Protective Role of a TMPRSS2 Variant on Severe COVID-19 Outcome in Young Males and Elderly Women

Abstract

The protease encoded by the TMPRSS2 gene facilitates viral infections and has been implicated in the pathogenesis of SARS-CoV-2. We analyzed the TMPRSS2 sequence and correlated the protein variants with the clinical features of a cohort of 1177 patients affected by COVID-19 in Italy. Nine relatively common variants (allele frequency > 0.01) and six missense variants which may affect the protease activity according to PolyPhen-2 in HumVar-trained mode were identified. Among them, p.V197M (p.Val197Met) (rs12329760) emerges as a common variant that has a deleterious effect on the protease and a protective effect on the patients. Its role appears particularly relevant in two subgroups of patients-young males and elderly women-and among those affected by co-morbidities, where the variant frequency is higher among individuals who were mildly affected by the disease and did not need hospitalization or oxygen therapy than among those more severely affected, who required oxygen therapy, ventilation or intubation. This study provides useful information for the identification of patients at risk of developing a severe form of COVID-19, and encourages the usage of drugs affecting the expression of TMPRSS2 or inhibiting protein activity.

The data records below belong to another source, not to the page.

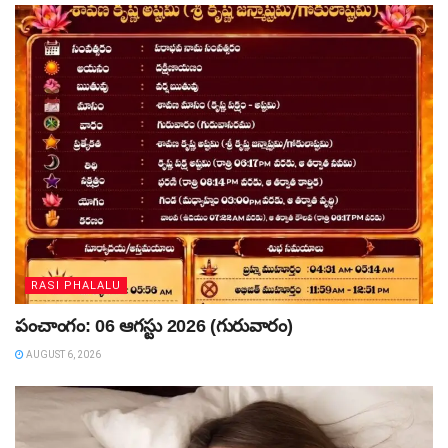
RASI PHALALU
పంచాంగం: 06 ఆగస్టు 2026 (గురువారం)
AUGUST 6, 2026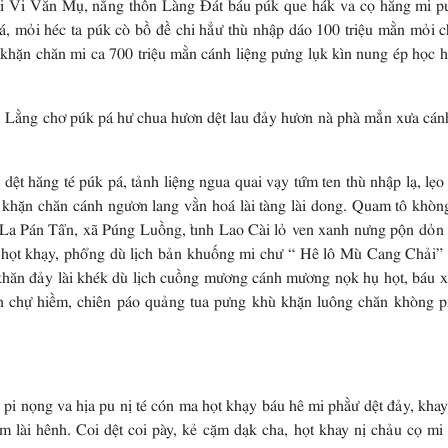
ai Vi Vằn Mụ, nẳng thôn Làng Đát báu púk que hák va cọ hăng mi p
á, mỏi héc ta púk cò bồ đề chi hẳư thù nhập dáo 100 triệu mằn mỏi c
khặn chăn mi ca 700 triệu mằn cánh liệng pưng lụk kìn nung ép học h
y. Lằng chơ púk pá hư chua hươn dệt lau đảy hươn nà phà mẳn xưa cán
ệt hăng té púk pá, tảnh liệng ngua quai vạy tứm ten thù nhập lạ, lẹ
 khặn chăn cánh ngươn lang vằn hoá lài tàng lài dong. Quam tô khòn
La Pán Tẩn, xã Púng Luồng, tỉnh Lao Cài lỏ ven xanh nưng pộn dỏn
 họt khạy, phổng dù lịch bản khuống mi chư “ Hê lô Mù Cang Chải”
khăn đảy lài khék dù lịch cuồng mương cánh mương nọk hụ họt, báu x
hân chự hiềm, chiên páo quảng tua pưng khù khặn luông chăn khòng p
i nọng va hịa pu nị té cón ma họt khạy báu hê mi phằư dệt đảy, khay
m lài hênh. Coi dệt coi pày, kẻ cặm dạk cha, họt khay nị chảu cọ mi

Keywords: COVID-19; TMPRSS2; V197M; Whole-Exome Sequencing (WES); missense mutation.

Figure 1

Prevalence of p.G296G or p.V197M in COVID-19 patients subdivided by different clinical outcomes. The percentages of carriers (A,B), heterozygous (C,D) and homozygous (E,F) individuals for p.G296G (A,C,E) or p.V197M (B,D,F) in each clinical category, i.e., patients who needed intubation, ventilation (CPAP/BiPAP), or oxygen therapy, patients who did not need oxygen therapy (no resp support) or were not hospitalized (nh), are reported. The 95% confidence interval around the regression line is calculated as the product of the regression standard error and the value of the 0.975-th quantile of a t distribution with 3 degrees of freedom.

Figure 2

TMPRSS2 structure. A linear representation of TMPRSS2 is shown in panel (A). The probably and possibly damaging mutations identified by the HumVar-trained model in wAnnovar are highlighted. The model of the region spanning from aa 187 to 526 is shown as a cartoon in panel (B). The SRCR-like domain is in deep teal cyan, peptidase domain is in marine blue, and the linker is in light pink. V197 (red), F246 (green), and S265 (yellow) belong to the SRCR-like domain.